*Texte proposé*.

———

À quand un premier traitement validé contre le coronavirus ? Les premiers essais cliniques, lancés il y a quelques semaines, devraient commencer à donner des résultats «les prochains jours».
Et d'autres démarrent à partir de ce mardi, en France, visant à traiter des malades avec du plasma de patients guéris. Ce foisonnement de la recherche est tourné vers un but unique : trouver un traitement efficace face à cette maladie nouvelle contre laquelle n'existent ni vaccin ni remède.
C'est pour quand ?
Les attentes sont très fortes d'autant que certains traitements testés sont déjà disponibles dans d'autres indications, ce qui fait dire à certains «pourquoi attendre?» Le timing propre à la recherche clinique a pourtant subi une accélération inédite. Avec des protocoles établis en quelques jours seulement et des autorisations pouvant être accordées en moins de 24 heures par les comités d'éthique et des autorités réglementaires contre habituellement «4 à 6 mois», dixit le ministre de la Santé français Olivier Véran. Des études, avec des dizaines de milliers de patients, ont ainsi été lancées en un temps record. Leur conception même prend en compte l'urgence, avec la possibilité d'abandonner un traitement s'il se révèle inutile ou d'en inclure un autre s'il semble prometteur. «On va le plus vite possible», a souligné lundi sur BFMTV Gilles Bloch, patron de l'INSERM, l'organisme chapeautant la recherche médicale en France. Si l'un des traitements testés s'avère «extrêmement efficace», il pourrait être opérationnel avant fin mai, selon lui. En France, où le débat s'est cristallisé sur l'hydroxychloroquine promue par le Pr Didier Raoult, deux pétitions de plus de 300 000 signatures chacune demandent d'autoriser une prescription plus large de ce médicament, sans attendre la validation des études en cours. «La pétition n'est pas un outil scientifique», rétorque Gilles Bloch. Les essais sont indispensables pour «pouvoir tirer des conclusions pertinentes pour l'ensemble de la population», confirme à l'AFP Tabassome Simon, qui coordonne la recherche à l'Assistance publique-Hôpitaux de Paris (AP-HP).

———

*Données enregistrées*.
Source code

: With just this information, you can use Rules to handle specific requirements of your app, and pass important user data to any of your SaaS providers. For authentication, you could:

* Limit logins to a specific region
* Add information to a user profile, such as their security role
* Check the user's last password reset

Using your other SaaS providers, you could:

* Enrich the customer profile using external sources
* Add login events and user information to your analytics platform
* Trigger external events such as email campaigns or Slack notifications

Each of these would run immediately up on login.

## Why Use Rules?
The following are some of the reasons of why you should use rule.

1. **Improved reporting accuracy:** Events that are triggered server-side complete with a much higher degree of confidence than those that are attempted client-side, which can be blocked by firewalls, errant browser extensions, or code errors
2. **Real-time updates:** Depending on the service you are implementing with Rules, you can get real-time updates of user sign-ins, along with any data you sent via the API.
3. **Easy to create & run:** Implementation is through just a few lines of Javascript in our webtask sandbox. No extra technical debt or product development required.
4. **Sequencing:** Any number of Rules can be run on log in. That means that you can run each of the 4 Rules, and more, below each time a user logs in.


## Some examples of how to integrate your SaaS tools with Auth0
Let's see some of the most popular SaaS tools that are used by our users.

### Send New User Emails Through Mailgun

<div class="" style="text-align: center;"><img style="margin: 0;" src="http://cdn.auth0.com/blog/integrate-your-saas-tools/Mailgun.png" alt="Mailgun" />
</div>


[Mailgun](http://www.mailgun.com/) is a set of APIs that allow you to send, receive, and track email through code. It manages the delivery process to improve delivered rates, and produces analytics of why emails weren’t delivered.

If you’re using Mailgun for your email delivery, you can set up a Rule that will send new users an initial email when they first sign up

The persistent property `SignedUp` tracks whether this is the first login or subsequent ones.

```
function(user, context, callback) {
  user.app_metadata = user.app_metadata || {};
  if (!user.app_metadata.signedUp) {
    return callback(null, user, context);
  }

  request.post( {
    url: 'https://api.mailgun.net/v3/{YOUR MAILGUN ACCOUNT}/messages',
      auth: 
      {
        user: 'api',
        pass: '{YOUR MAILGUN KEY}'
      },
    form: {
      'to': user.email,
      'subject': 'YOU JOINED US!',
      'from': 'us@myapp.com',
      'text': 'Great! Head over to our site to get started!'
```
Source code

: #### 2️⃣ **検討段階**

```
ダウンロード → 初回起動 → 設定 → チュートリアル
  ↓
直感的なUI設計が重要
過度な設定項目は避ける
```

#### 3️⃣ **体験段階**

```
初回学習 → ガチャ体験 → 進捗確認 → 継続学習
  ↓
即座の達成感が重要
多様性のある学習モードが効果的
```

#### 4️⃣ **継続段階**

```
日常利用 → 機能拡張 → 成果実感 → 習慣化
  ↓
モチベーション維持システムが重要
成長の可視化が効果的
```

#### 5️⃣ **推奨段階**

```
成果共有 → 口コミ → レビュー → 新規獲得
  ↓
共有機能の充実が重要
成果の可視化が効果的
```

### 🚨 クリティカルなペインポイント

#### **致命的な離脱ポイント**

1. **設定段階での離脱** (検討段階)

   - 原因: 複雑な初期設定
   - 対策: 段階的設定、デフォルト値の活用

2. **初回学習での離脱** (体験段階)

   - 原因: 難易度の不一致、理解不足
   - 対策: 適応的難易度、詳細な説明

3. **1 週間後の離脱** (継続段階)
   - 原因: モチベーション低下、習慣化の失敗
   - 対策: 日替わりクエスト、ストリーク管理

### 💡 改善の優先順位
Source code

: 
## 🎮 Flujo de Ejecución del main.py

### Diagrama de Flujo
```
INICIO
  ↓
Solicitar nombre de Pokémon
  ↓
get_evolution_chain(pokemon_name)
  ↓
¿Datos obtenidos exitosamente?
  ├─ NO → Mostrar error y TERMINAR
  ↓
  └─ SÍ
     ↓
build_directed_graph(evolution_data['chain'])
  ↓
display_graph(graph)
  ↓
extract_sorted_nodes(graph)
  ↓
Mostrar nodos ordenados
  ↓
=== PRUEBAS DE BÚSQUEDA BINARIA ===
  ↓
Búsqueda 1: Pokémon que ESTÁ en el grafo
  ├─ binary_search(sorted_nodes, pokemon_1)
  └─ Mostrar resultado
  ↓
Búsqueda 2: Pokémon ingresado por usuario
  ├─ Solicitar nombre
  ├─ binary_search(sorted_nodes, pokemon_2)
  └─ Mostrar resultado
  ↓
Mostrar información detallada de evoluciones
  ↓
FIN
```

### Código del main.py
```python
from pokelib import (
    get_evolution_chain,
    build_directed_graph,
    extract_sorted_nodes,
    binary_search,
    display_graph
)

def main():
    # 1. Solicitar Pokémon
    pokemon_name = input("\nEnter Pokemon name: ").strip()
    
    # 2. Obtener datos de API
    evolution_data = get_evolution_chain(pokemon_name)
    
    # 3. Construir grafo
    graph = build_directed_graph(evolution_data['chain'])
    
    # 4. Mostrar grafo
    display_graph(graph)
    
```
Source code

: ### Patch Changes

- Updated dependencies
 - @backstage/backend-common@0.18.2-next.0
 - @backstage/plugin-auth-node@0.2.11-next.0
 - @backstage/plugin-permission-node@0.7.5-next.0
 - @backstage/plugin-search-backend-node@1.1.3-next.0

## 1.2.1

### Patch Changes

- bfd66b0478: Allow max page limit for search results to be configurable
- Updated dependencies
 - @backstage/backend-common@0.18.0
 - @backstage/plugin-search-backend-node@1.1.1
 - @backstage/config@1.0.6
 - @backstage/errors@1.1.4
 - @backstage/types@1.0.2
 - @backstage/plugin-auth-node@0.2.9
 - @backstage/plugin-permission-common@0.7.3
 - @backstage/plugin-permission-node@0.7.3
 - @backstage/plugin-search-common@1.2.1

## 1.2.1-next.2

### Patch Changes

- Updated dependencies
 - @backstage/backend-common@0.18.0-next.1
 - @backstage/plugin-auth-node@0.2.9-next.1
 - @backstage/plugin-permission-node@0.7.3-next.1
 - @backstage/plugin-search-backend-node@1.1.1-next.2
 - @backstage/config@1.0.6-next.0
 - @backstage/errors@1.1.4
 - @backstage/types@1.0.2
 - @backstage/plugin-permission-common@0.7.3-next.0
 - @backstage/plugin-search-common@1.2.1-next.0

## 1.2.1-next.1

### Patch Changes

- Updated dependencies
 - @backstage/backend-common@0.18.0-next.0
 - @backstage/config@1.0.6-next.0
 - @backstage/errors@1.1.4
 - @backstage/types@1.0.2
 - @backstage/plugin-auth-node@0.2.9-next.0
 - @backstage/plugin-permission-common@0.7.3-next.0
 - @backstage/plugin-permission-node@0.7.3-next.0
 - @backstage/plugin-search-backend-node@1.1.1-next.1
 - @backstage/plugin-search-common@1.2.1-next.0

———

Veuillez reproduire en entier et à l'identique le texte sur la recherche de traitements contre le coronavirus.

À quand un premier traitement validé contre le coronavirus ? Les premiers essais cliniques, lancés il y a quelques semaines, devraient commencer à donner des résultats «les prochains jours».
Et d'autres démarrent à partir de ce mardi, en France, visant à traiter des malades avec du plasma de patients guéris. Ce foisonnement de la recherche est tourné vers un but unique : trouver un traitement efficace face à cette maladie nouvelle contre laquelle n'existent ni vaccin ni remède.
C'est pour quand ?
Les attentes sont très fortes d'autant que certains traitements testés sont déjà disponibles dans d'autres indications, ce qui fait dire à certains «pourquoi attendre?» Le timing propre à la recherche clinique a pourtant subi une accélération inédite. Avec des protocoles établis en quelques jours seulement et des autorisations pouvant être accordées en moins de 24 heures par les comités d'éthique et des autorités réglementaires contre habituellement «4 à 6 mois», dixit le ministre de la Santé français Olivier Véran. Des études, avec des dizaines de milliers de patients, ont ainsi été lancées en un temps record. Leur conception même prend en compte l'urgence, avec la possibilité d'abandonner un traitement s'il se révèle inutile ou d'en inclure un autre s'il semble prometteur. «On va le plus vite possible», a souligné lundi sur BFMTV Gilles Bloch, patron de l'INSERM, l'organisme chapeautant la recherche médicale en France. Si l'un des traitements testés s'avère «extrêmement efficace», il pourrait être opérationnel avant fin mai, selon lui. En France, où le débat s'est cristallisé sur l'hydroxychloroquine promue par le Pr Didier Raoult, deux pétitions de plus de 300 000 signatures chacune demandent d'autoriser une prescription plus large de ce médicament, sans attendre la validation des études en cours. «La pétition n'est pas un outil scientifique», rétorque Gilles Bloch. Les essais sont indispensables pour «pouvoir tirer des conclusions pertinentes pour l'ensemble de la population», confirme à l'AFP Tabassome Simon, qui coordonne la recherche à l'Assistance publique-Hôpitaux de Paris (AP-HP).